[Records from a data collection]
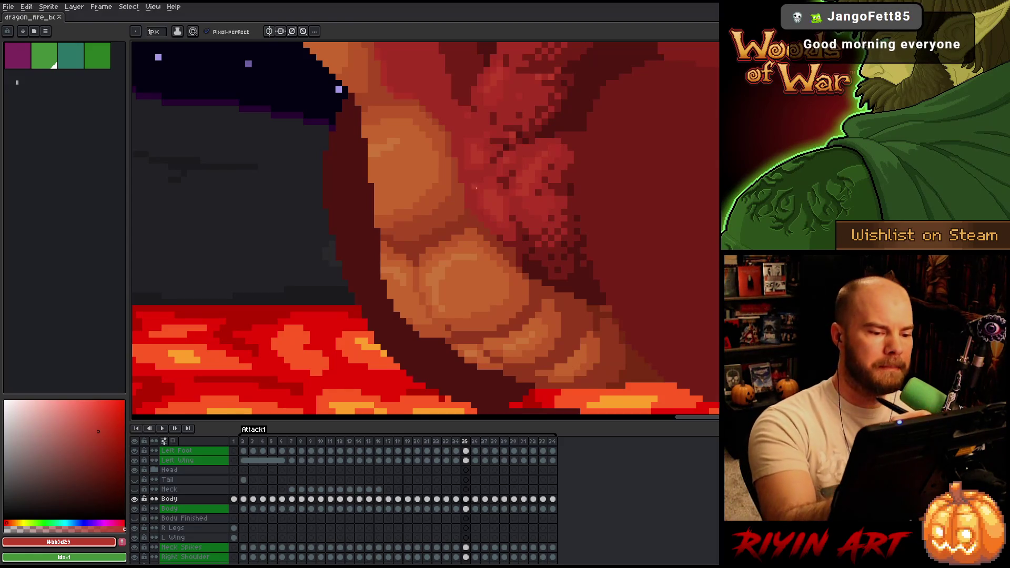
{"action": "left_click", "coordinate": [474, 185], "text": "alt"}
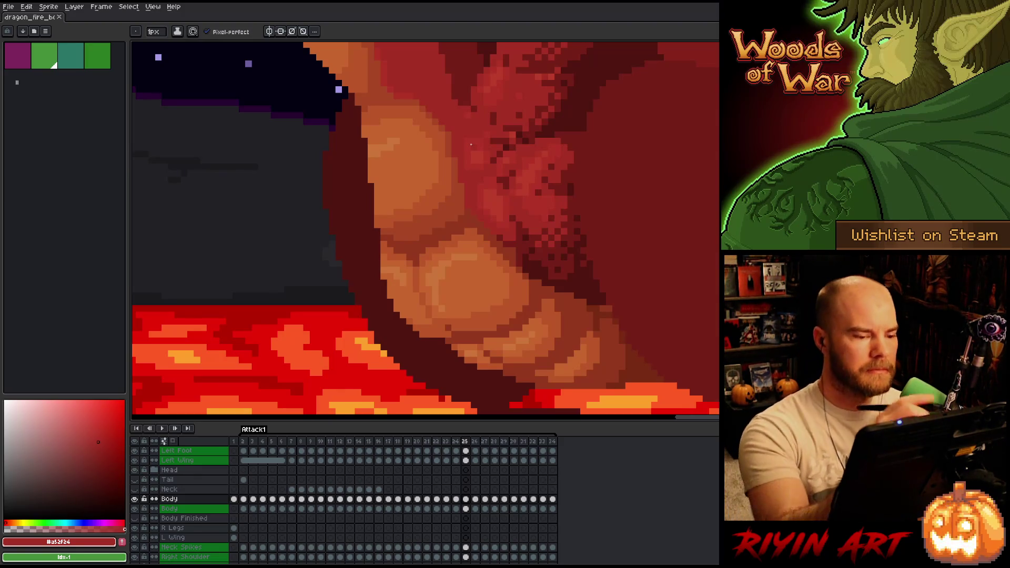
{"action": "left_click", "coordinate": [473, 184], "text": "alt"}
{"action": "key", "text": "period"}
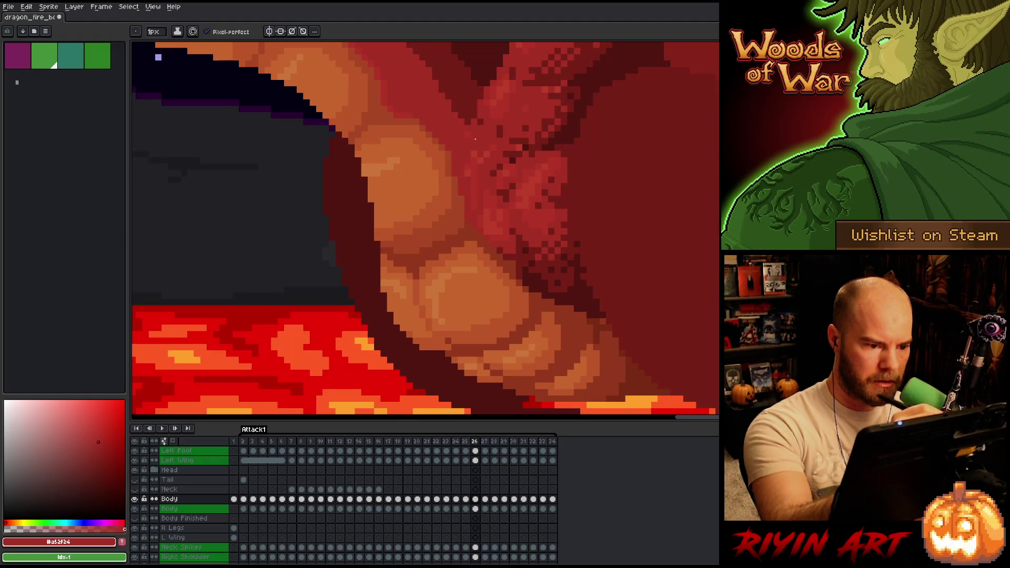
Step: Shade frame 26's belly scales in the three reds, finishing with mid-red touches
{"action": "left_click", "coordinate": [491, 230], "text": "alt"}
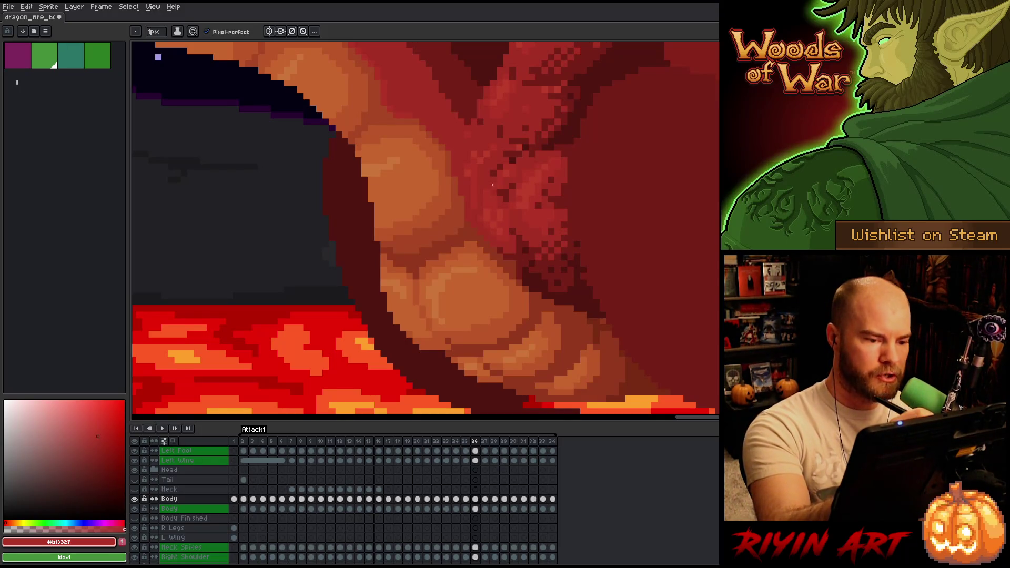
{"action": "left_click", "coordinate": [491, 210], "text": "alt"}
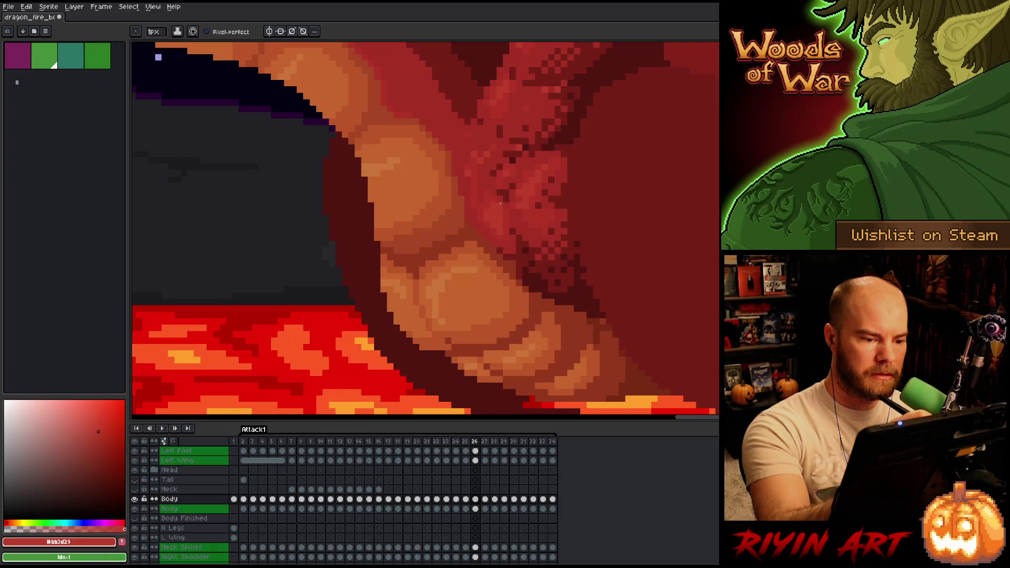
{"action": "left_click", "coordinate": [500, 204], "text": "alt"}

WORK TASK>
The lines to return are those with the string "action" in them; copy each from the entries above.

EXERCISE SOLUTION>
{"action": "left_click", "coordinate": [474, 185], "text": "alt"}
{"action": "left_click", "coordinate": [473, 184], "text": "alt"}
{"action": "key", "text": "period"}
{"action": "left_click", "coordinate": [491, 230], "text": "alt"}
{"action": "left_click", "coordinate": [491, 210], "text": "alt"}
{"action": "left_click", "coordinate": [500, 204], "text": "alt"}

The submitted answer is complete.